WRITTEN TASK
Copy out every line of the entries below verbatim, leaving out the pictures.

Entries from a data source

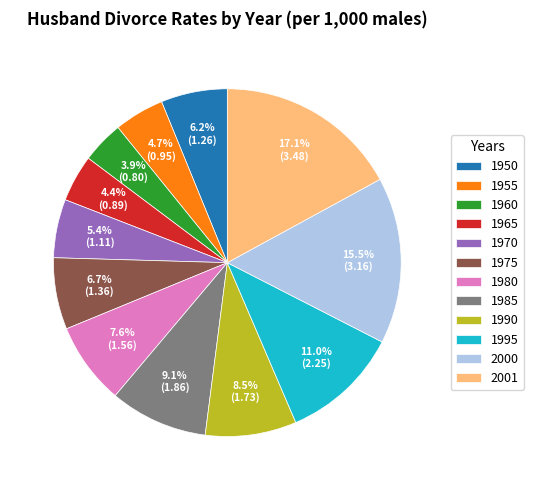

To the nearest percent, what is the difference between the 2000 and 1985 slice percentages?

6%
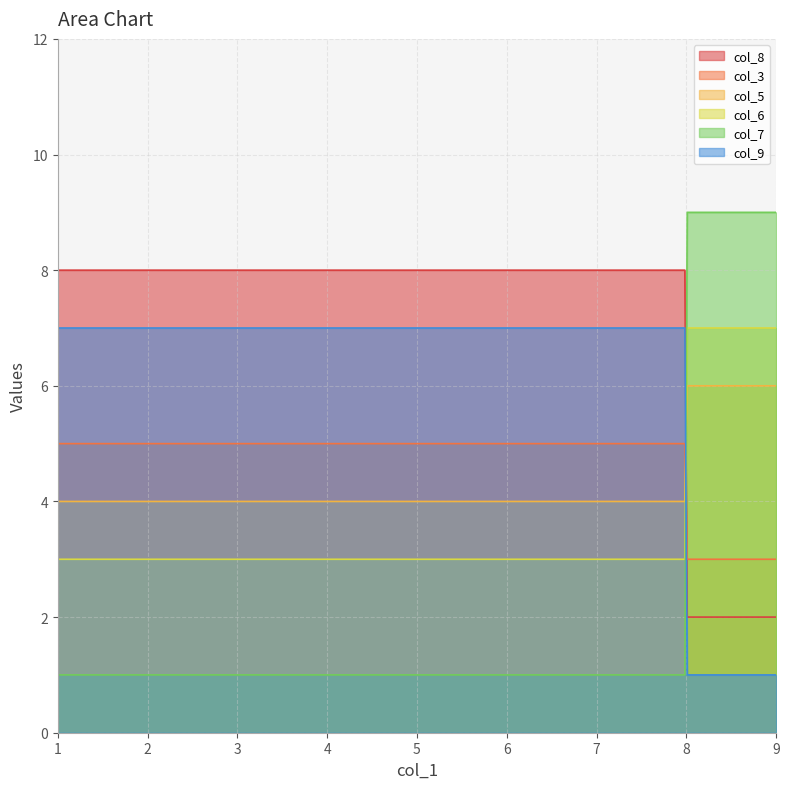

Which series changed the most between 2 and 4?

col_6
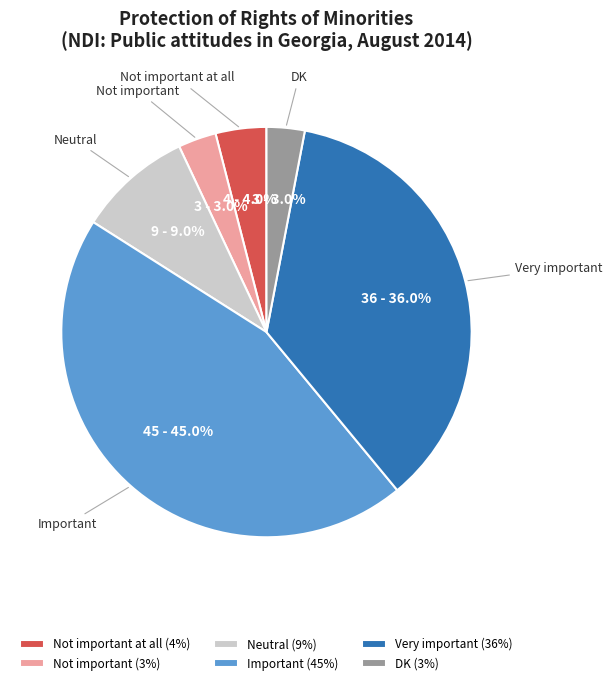

Does Neutral account for over 50% of the chart?

No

ANSWER
To the nearest percent, what is the difference between the 2000 and 1985 slice percentages?

6%

Which series changed the most between 2 and 4?

col_6

Does Neutral account for over 50% of the chart?

No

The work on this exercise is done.